Dalam mempelajari sebuah sistem, dapat menggunakan eksperimen dengan sistem nyata atau eksperimen menggunakan model. Eksperimen dengan model adalah salah satu jalan untuk menyelesaikan permasalahan yang ada di dunia nyata (Borshchev dan Filippov, 2004). Metode untuk mempelajari sebuah sistem yang kompleks dan adaptif dalam sebuah lingkungan adalah menggunakan metode Agent Based Modeling Simulation (ABMS). Pada ABMS, pemodel mendefinisikan perilaku pada tingkatan individu dan perilaku global muncul sebagai akibat dari banyaknya individu yang masing-masing mengikuti aturan perilaku sendiri, hidup pada lingkungan yang sama dan berkomunikasi antar agent dan lingkungannya (Borshchev dan Filippov, 2004). ABMS memungkinkan untuk melakukan modeling secara bottom-up pada sebuah lingkungan yang didasari oleh sebagian besar interaksi antar agent autonom dan heterogen (Bichraoui et al, 2013;

Borshchev dan Filippov, 2004; Ringler et al, 2016; Ding et al, 2016). Sejak ditemukan pada tahun 1970, pendekatan ABM telah digunakan untuk meneliti berbagai sistem dalam bermacam disiplin ilmu diantaranya sosial, ecologi, ekonomi, ilmu politik dan sebagainya (Grimm et al., 2006).

Pendekatan ABM saat ini umum dilakukan untuk memahami sifat-sifat yang muncul pada sebuah sistem kompleks. Agent based modeling saat ini telah menjadi alat yang banyak digunakan untuk memahami kompleksitas dalam banyak studi teori maupun empiris (An, 2012). ABM memiliki kemampuan sebagai pendekatan yang menggabungkan antara pengambilan keputusan pada sebuah komponen yang heterogen dan jaringan sosial (Sopha et al., 2011). ABM dapat membantu untuk mempelajari dinamika yang kompleks pada sebuah sistem terkait hubungan antara manusia dengan alam (Hare dan Deadman, 2004; Liu et al., 2007; Filatova et al., 2013). Teori complex adaptive system (CAS) dan metode ABM telah menunjukkan hasil yang efektif dan praktis sebagai alat untuk mempelajari kompleksitas dalam sebuah proses yang berkembang pada sistem eco-industri (Kraines dan Wallace, 2006; Zhou, 2005). ABMS merupakan salah satu pendekatan yang digunakan untuk memodelkan kompleksitas dalam banyak sistem ekologi, sosial, atau sosio- ekologis di dunia nyata (Grimm et al., 2010).

2.3 Protokol ODD

Dengan berbagai potensi dan keuntungan yang ada, ABMS memiliki struktur yang komplek dibandingkan dengan model analisis yang lain. Selain harus diterapkan dan dijalankan pada sebuah komputer, ABMS sulit untuk melakukan analisis, pemahaman, dan penyampaian dibanding dengan model analisis tradisional (Grimm et al, 1999).

Pada penggunaan pemodelan dengan persamaan tradisional, pemodel mengetahui benar bagaimana harus menjawab pertanyaan dengan menulis persamaan dan nilai-nilai parameter, sedangkan pada penggunaan ABMS, menjawab pertanyaan tersebut menjadi sulit karena model yang lebih kompleks dan pemodel tidak memiliki notasi umum (tradisional) seperti dalam persamaan diferensial (Railsback dan Grimm, 2012). Terdapat dua masalah utama dan saling terkait dengan deskripsi dari ABM yaitu: tidak adanya standard protocol dan umumnya digambarkan secara verbal tanpa petunjuk persamaan, aturan dan jadwal yang jelas yang digunakan dalam model (Grimm et al, 2006).

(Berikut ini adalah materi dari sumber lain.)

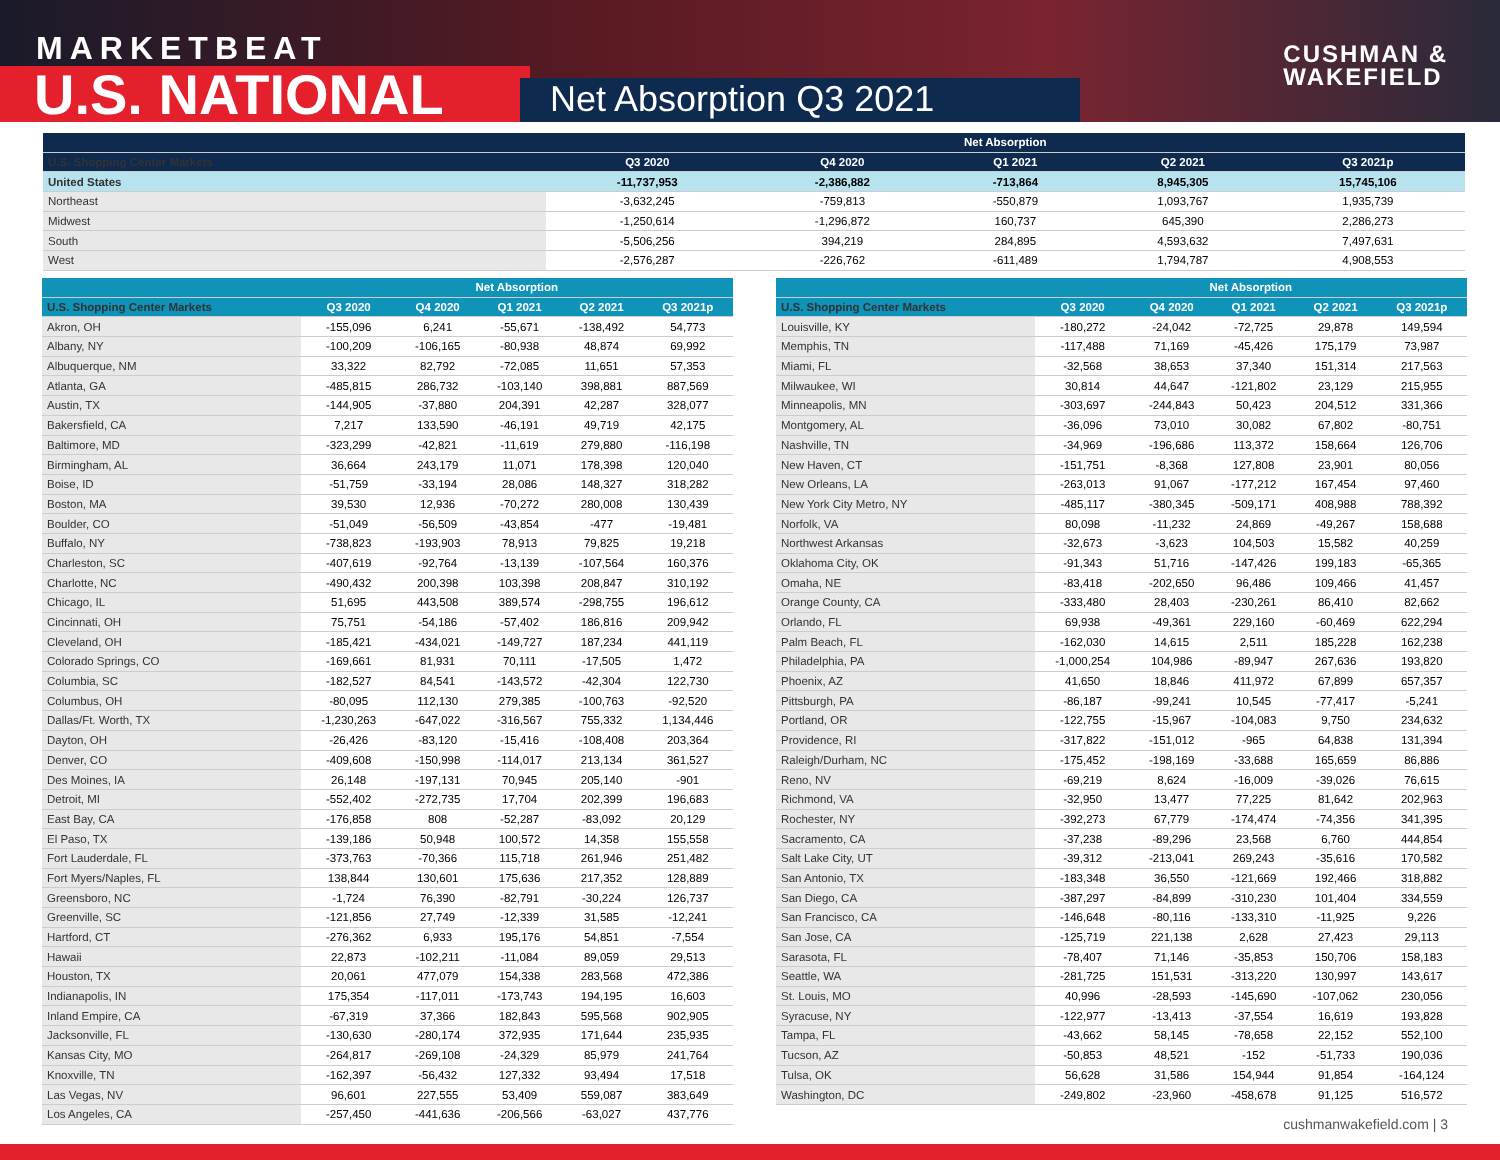MARKETBEAT
U.S. NATIONAL Net Absorption Q3 2021
CUSHMAN &
WAKEFIELD
| | Net Absorption | | | | |
| --- | --- | --- | --- | --- | --- |
| U.S. Shopping Center Markets | Q3 2020 | Q4 2020 | Q1 2021 | Q2 2021 | Q3 2021p |
| United States | -11,737,953 | -2,386,882 | -713,864 | 8,945,305 | 15,745,106 |
| Northeast | -3,632,245 | -759,813 | -550,879 | 1,093,767 | 1,935,739 |
| Midwest | -1,250,614 | -1,296,872 | 160,737 | 645,390 | 2,286,273 |
| South | -5,506,256 | 394,219 | 284,895 | 4,593,632 | 7,497,631 |
| West | -2,576,287 | -226,762 | -611,489 | 1,794,787 | 4,908,553 |
| | Net Absorption | | | | |
| --- | --- | --- | --- | --- | --- |
| U.S. Shopping Center Markets | Q3 2020 | Q4 2020 | Q1 2021 | Q2 2021 | Q3 2021p |
| Akron, OH | -155,096 | 6,241 | -55,671 | -138,492 | 54,773 |
| Albany, NY | -100,209 | -106,165 | -80,938 | 48,874 | 69,992 |
| Albuquerque, NM | 33,322 | 82,792 | -72,085 | 11,651 | 57,353 |
| Atlanta, GA | -485,815 | 286,732 | -103,140 | 398,881 | 887,569 |
| Austin, TX | -144,905 | -37,880 | 204,391 | 42,287 | 328,077 |
| Bakersfield, CA | 7,217 | 133,590 | -46,191 | 49,719 | 42,175 |
| Baltimore, MD | -323,299 | -42,821 | -11,619 | 279,880 | -116,198 |
| Birmingham, AL | 36,664 | 243,179 | 11,071 | 178,398 | 120,040 |
| Boise, ID | -51,759 | -33,194 | 28,086 | 148,327 | 318,282 |
| Boston, MA | 39,530 | 12,936 | -70,272 | 280,008 | 130,439 |
| Boulder, CO | -51,049 | -56,509 | -43,854 | -477 | -19,481 |
| Buffalo, NY | -738,823 | -193,903 | 78,913 | 79,825 | 19,218 |
| Charleston, SC | -407,619 | -92,764 | -13,139 | -107,564 | 160,376 |
| Charlotte, NC | -490,432 | 200,398 | 103,398 | 208,847 | 310,192 |
| Chicago, IL | 51,695 | 443,508 | 389,574 | -298,755 | 196,612 |
| Cincinnati, OH | 75,751 | -54,186 | -57,402 | 186,816 | 209,942 |
| Cleveland, OH | -185,421 | -434,021 | -149,727 | 187,234 | 441,119 |
| Colorado Springs, CO | -169,661 | 81,931 | 70,111 | -17,505 | 1,472 |
| Columbia, SC | -182,527 | 84,541 | -143,572 | -42,304 | 122,730 |
| Columbus, OH | -80,095 | 112,130 | 279,385 | -100,763 | -92,520 |
| Dallas/Ft. Worth, TX | -1,230,263 | -647,022 | -316,567 | 755,332 | 1,134,446 |
| Dayton, OH | -26,426 | -83,120 | -15,416 | -108,408 | 203,364 |
| Denver, CO | -409,608 | -150,998 | -114,017 | 213,134 | 361,527 |
| Des Moines, IA | 26,148 | -197,131 | 70,945 | 205,140 | -901 |
| Detroit, MI | -552,402 | -272,735 | 17,704 | 202,399 | 196,683 |
| East Bay, CA | -176,858 | 808 | -52,287 | -83,092 | 20,129 |
| El Paso, TX | -139,186 | 50,948 | 100,572 | 14,358 | 155,558 |
| Fort Lauderdale, FL | -373,763 | -70,366 | 115,718 | 261,946 | 251,482 |
| Fort Myers/Naples, FL | 138,844 | 130,601 | 175,636 | 217,352 | 128,889 |
| Greensboro, NC | -1,724 | 76,390 | -82,791 | -30,224 | 126,737 |
| Greenville, SC | -121,856 | 27,749 | -12,339 | 31,585 | -12,241 |
| Hartford, CT | -276,362 | 6,933 | 195,176 | 54,851 | -7,554 |
| Hawaii | 22,873 | -102,211 | -11,084 | 89,059 | 29,513 |
| Houston, TX | 20,061 | 477,079 | 154,338 | 283,568 | 472,386 |
| Indianapolis, IN | 175,354 | -117,011 | -173,743 | 194,195 | 16,603 |
| Inland Empire, CA | -67,319 | 37,366 | 182,843 | 595,568 | 902,905 |
| Jacksonville, FL | -130,630 | -280,174 | 372,935 | 171,644 | 235,935 |
| Kansas City, MO | -264,817 | -269,108 | -24,329 | 85,979 | 241,764 |
| Knoxville, TN | -162,397 | -56,432 | 127,332 | 93,494 | 17,518 |
| Las Vegas, NV | 96,601 | 227,555 | 53,409 | 559,087 | 383,649 |
| Los Angeles, CA | -257,450 | -441,636 | -206,566 | -63,027 | 437,776 |
| | Net Absorption | | | | |
| --- | --- | --- | --- | --- | --- |
| U.S. Shopping Center Markets | Q3 2020 | Q4 2020 | Q1 2021 | Q2 2021 | Q3 2021p |
| Louisville, KY | -180,272 | -24,042 | -72,725 | 29,878 | 149,594 |
| Memphis, TN | -117,488 | 71,169 | -45,426 | 175,179 | 73,987 |
| Miami, FL | -32,568 | 38,653 | 37,340 | 151,314 | 217,563 |
| Milwaukee, WI | 30,814 | 44,647 | -121,802 | 23,129 | 215,955 |
| Minneapolis, MN | -303,697 | -244,843 | 50,423 | 204,512 | 331,366 |
| Montgomery, AL | -36,096 | 73,010 | 30,082 | 67,802 | -80,751 |
| Nashville, TN | -34,969 | -196,686 | 113,372 | 158,664 | 126,706 |
| New Haven, CT | -151,751 | -8,368 | 127,808 | 23,901 | 80,056 |
| New Orleans, LA | -263,013 | 91,067 | -177,212 | 167,454 | 97,460 |
| New York City Metro, NY | -485,117 | -380,345 | -509,171 | 408,988 | 788,392 |
| Norfolk, VA | 80,098 | -11,232 | 24,869 | -49,267 | 158,688 |
| Northwest Arkansas | -32,673 | -3,623 | 104,503 | 15,582 | 40,259 |
| Oklahoma City, OK | -91,343 | 51,716 | -147,426 | 199,183 | -65,365 |
| Omaha, NE | -83,418 | -202,650 | 96,486 | 109,466 | 41,457 |
| Orange County, CA | -333,480 | 28,403 | -230,261 | 86,410 | 82,662 |
| Orlando, FL | 69,938 | -49,361 | 229,160 | -60,469 | 622,294 |
| Palm Beach, FL | -162,030 | 14,615 | 2,511 | 185,228 | 162,238 |
| Philadelphia, PA | -1,000,254 | 104,986 | -89,947 | 267,636 | 193,820 |
| Phoenix, AZ | 41,650 | 18,846 | 411,972 | 67,899 | 657,357 |
| Pittsburgh, PA | -86,187 | -99,241 | 10,545 | -77,417 | -5,241 |
| Portland, OR | -122,755 | -15,967 | -104,083 | 9,750 | 234,632 |
| Providence, RI | -317,822 | -151,012 | -965 | 64,838 | 131,394 |
| Raleigh/Durham, NC | -175,452 | -198,169 | -33,688 | 165,659 | 86,886 |
| Reno, NV | -69,219 | 8,624 | -16,009 | -39,026 | 76,615 |
| Richmond, VA | -32,950 | 13,477 | 77,225 | 81,642 | 202,963 |
| Rochester, NY | -392,273 | 67,779 | -174,474 | -74,356 | 341,395 |
| Sacramento, CA | -37,238 | -89,296 | 23,568 | 6,760 | 444,854 |
| Salt Lake City, UT | -39,312 | -213,041 | 269,243 | -35,616 | 170,582 |
| San Antonio, TX | -183,348 | 36,550 | -121,669 | 192,466 | 318,882 |
| San Diego, CA | -387,297 | -84,899 | -310,230 | 101,404 | 334,559 |
| San Francisco, CA | -146,648 | -80,116 | -133,310 | -11,925 | 9,226 |
| San Jose, CA | -125,719 | 221,138 | 2,628 | 27,423 | 29,113 |
| Sarasota, FL | -78,407 | 71,146 | -35,853 | 150,706 | 158,183 |
| Seattle, WA | -281,725 | 151,531 | -313,220 | 130,997 | 143,617 |
| St. Louis, MO | 40,996 | -28,593 | -145,690 | -107,062 | 230,056 |
| Syracuse, NY | -122,977 | -13,413 | -37,554 | 16,619 | 193,828 |
| Tampa, FL | -43,662 | 58,145 | -78,658 | 22,152 | 552,100 |
| Tucson, AZ | -50,853 | 48,521 | -152 | -51,733 | 190,036 |
| Tulsa, OK | 56,628 | 31,586 | 154,944 | 91,854 | -164,124 |
| Washington, DC | -249,802 | -23,960 | -458,678 | 91,125 | 516,572 |
cushmanwakefield.com | 3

Dalam penelitian ini, protokol standard yang digunakan untuk menggambarkan sistem pada ABMS adalah menggunakan protocol ODD yang dikembangkan oleh Grimm et al, 2006. Standarisasi protokol untuk penggambaran model ABM dan terutama protocol ODD telah diterima dengan baik oleh komunitas ilmiah (Müller et al, 2013). Logika tahapan ODD diawali dengan informasi umum (Overview) kemudian bagian komponen yang menggambarkan karakter dalam ABMS (Design Concepts) dan terakhir adalah elemen yang menyajikan rincian yang diperlukan untuk membuat deskripsi model menjadi lengkap (Details) (Railsback dan Grimm, 2012).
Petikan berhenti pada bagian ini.